PS C:\> $Physical = (Get-ADComputer -Filter {Description -like '*physical*'}).Name
PS C:\> $Physical
DC01
DC02
DC03
WEB01
WEB02

In this example, we combine the best of both worlds: instant results written to the screen, with the “same” values stored in a variable. Notice that when I echo the variable, $P, it returns more than just the Name. This is because all the properties were written to the variable, before we displayed only the Name property. Note: I’ve concatenated the results after the first computer’s full results.

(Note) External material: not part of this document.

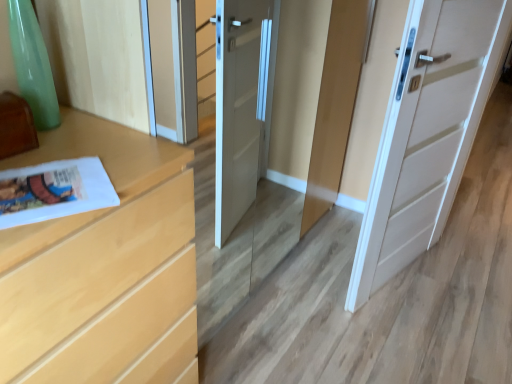
At what (x,y) coordinates should I click in order to perform the action: click on vacant region above white glossy magazine at lower left (from a real-world perspective). Please return your answer as a coordinate pair (x, y). Looking at the image, I should click on (40, 182).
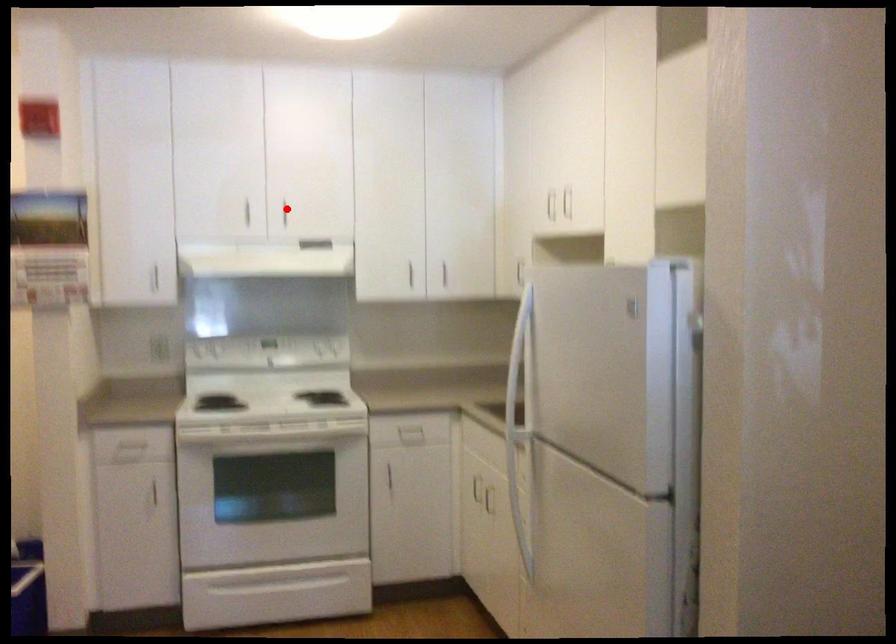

PS C:\> (Get-ADComputer -Filter {Description -like '*physical*'} -OutVariable P).Name
DC01
DC02
DC03
WEB01
WEB02
PS C:\> $P
DistinguishedName : CN=DC01,OU=Domain Controllers,DC=mydomain,DC=com
DNSHostName       : dc01.mydomain.com
Enabled           : True
Name              : DC01
ObjectClass       : computer
ObjectGUID        : ...
SamAccountName    : DC01$
SID               : ...
UserPrincipalName :
...

Here’s how we can return only the Name property, using this variable.

PS C:\> $P.Name
DC01
DC02
DC03
WEB01
WEB02

Hopefully I can remember to use this common parameter more often. We’ve been taught to store our results in a variable, so we aren’t continually performing resource intensive queries. This is a great way to do that, with the option to have the results of a command written to the screen immediately. Adios, friends.